Was für ein Stress. Start fast verpasst. Fast vom Boot gefallen. Kamera während des Rennens erst eingeschaltet. Schlaguhr läuft nicht mit. Bootskontakt in der ersten Wende. Kein Wunder, dass ich als Steuermann mit einem Maximalpuls von 175 und einem Energieverbrauch von 700 kcal aus dem Rennen gehe. Aber von vorn.

Endlich stand das 5. Dove-Elbe Long Distance Race der SVNAquaglider an. Ein Langstreckenrennen mit Massenstart und traditionell sehr starkem Teilnehmerfeld. Dieses Jahr sollten sich die Hamburg Allstars, Der wahre Norden, der Dragons Club Leipzig, die Underwater Dragons, Black Pearl und wir Wakenitz Drachen auf die 12 km Strecke mit 3 Wenden begeben. Also alles andere als ein einfaches Rennen!

Die Strecke. Einfach der Wahnsinn.

Aufgrund der anhaltenden Corona-Situation hatten nur vergleichsweise wenige Teams gemeldet und auf dem großen Gelände hatte man eher Mühe, überhaupt Menschen anzutreffen. Infektionstechnisch also eine eher harmlose Situation. Aber auch weitere Dinge waren nicht wie gewohnt. Allem voran der Ausfall unseres Steuermanns Axel (we miss you!), der auch dazu führte, dass wir nicht mit dem eigenen Boot antreten konnten, sondern uns von den Aquaglidern ein Boot leihen mussten. Erste Aufgabe nach der Ankunft also: Sachen überwerfen und Boot mit technischem Equipment ausstatten. Pumpe installieren. Lautsprecheranlage aufbauen. Kamerasetup herstellen. Da gleich das nächste Problem: unser Trommelstuhl passt nicht. Mist. Also keine Kamera vorn dran. Das hatte allerdings den positiven Effekt, dass die Durchfahrten durch niedrige Brücken nicht ganz so nervenaufreibend waren. 🙂 Immerhin passte die Kameraaufnahme am Heck, sodass wir das Rennen zumindest von da aus auf Video bannen konnten. Kaum war die Installation erledigt, war das Boot auch schon besetzt und es war Zeit zum ablegen. Puh.

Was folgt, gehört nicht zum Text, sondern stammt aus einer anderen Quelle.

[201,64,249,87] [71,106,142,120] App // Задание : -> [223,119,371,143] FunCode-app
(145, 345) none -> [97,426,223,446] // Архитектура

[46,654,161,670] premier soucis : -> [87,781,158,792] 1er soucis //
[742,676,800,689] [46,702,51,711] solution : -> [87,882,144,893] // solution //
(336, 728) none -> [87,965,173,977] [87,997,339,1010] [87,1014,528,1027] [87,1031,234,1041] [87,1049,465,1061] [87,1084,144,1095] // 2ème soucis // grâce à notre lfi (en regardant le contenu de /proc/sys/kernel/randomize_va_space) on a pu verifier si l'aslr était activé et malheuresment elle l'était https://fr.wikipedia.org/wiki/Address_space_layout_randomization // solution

Das Wetter konnte kaum besser sein. Sturm Hendrik war gerade durchgezogen und es herrschte nur noch eine steife Brise und Sonnenschein vor. Also eine kleine Runde drehen zum warm fahren und dann fix zum Start, damit es losgehen kann. Alle Boote liegen passabel, aber dem Starter gefällt etwas nicht und wir müssen alle noch eine Runde drehen. Nochmal von vorn. Jetzt nur nicht die Nerven verlieren. Boot liegt gut. Noch etwas weit vorn, aber das regelt der Gegenwind. Dann plötzlich der Start. Mist die Kamera läuft noch gar nicht! Schnell einmal umdrehen, um den Schalter zu finden. Keine Chance. So viel Druck in den Startschlägen, dass das Gleichgewicht nicht hält. Also Boot auf Kurs halten und den Start abwarten. Läuft. Noch ein Versuch und die Kamera filmt. Puh. Konzentration zurück aufs Boot und die Gegner.

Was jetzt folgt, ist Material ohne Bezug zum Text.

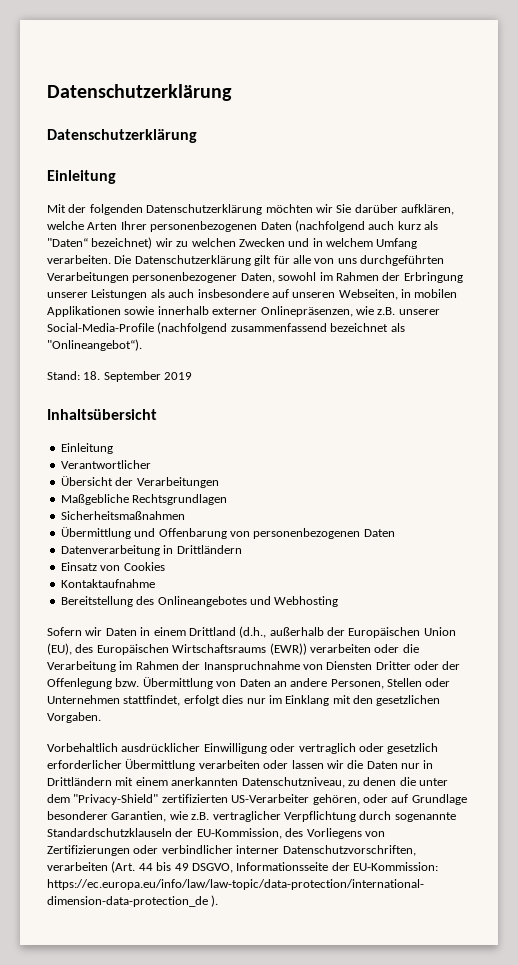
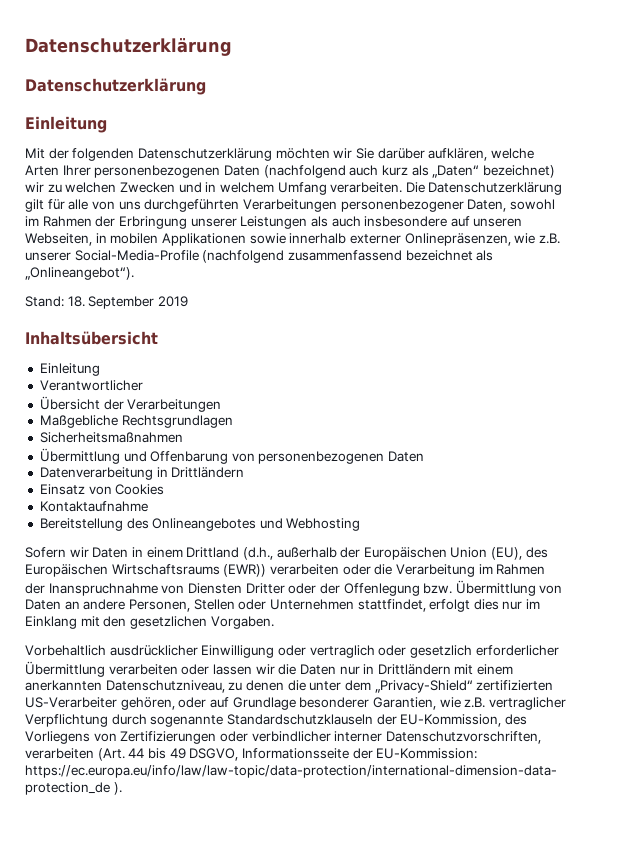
[47,238,88,247] "Daten“ -> [432,165,480,178] „Daten“
[47,339,142,351] "Onlineangebot“). -> [25,267,134,280] „Onlineangebot“).
[73,794,159,805] "Privacy-Shield" -> [374,680,473,693] „Privacy-Shield“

Links von uns die stark besetzte Black Pearl, rechts von uns der wahre Norden und die restlichen Mannschaften. Also versuchen, die linke Seite vor der ersten Wende frei zu bekommen. 20 Harte Schläge, aber keine Chance von Black Pearl los zu kommen. Der wahre Norden muss sich kurz darauf geschlagen geben und rutscht hinter unsere Welle. Aber weiter rechts versucht der Dragons Club Leipzig einen Ausbruch und zieht vor die Hamburg Allstars, die nun unsere rechte Seite attakieren. Die Nerven sind gespannt und wir arbeiten uns mit Black Pearl hinter den Leipzigern hinterher und setzen die Hamburger hinter unsere Welle. Also zumindest nicht im Dreierpack in die Wende. Immerhin. Schnell nochmal 20 Harte und wir versuchen abzubiegen. Und was ist das? Unser Schwanz hängt sich an der Nase von den Hamburgern fest. Uff. Noch etwas mehr Kraft in die Wende und wir sind frei. Aber jetzt dreht das Boot ordentlich nach links weg und da ist ja noch die Black Pearl. Also schnell gegensteuern. Aber da wir mit 19 Aktiven am Paddel unterwegs sind haben wir Rechtslast und ich keinen Platz zum agieren. Man oh man. Jetzt alles an Kraft ins Steuerblatt drücken und das beste hoffen. Aber es reicht nicht. Wir drehen in die Black Pearl hinein und das vordere Boot ist außer Gefecht.

Gut, dass alle faire Sportler sind und es nicht zu einem Hauen und Stechen kommt. Boot wegdrücken und reinhauen. Wir ein Stück hintendran auf dem Weg zum zweiten Teil der ersten Wende. Druck machen. MEHR DRUCK! Und wir kommen gut und ohne Kontakt rum und können uns auf der Welle von Black Pearl halten. Nun also nur noch 10 km vor uns…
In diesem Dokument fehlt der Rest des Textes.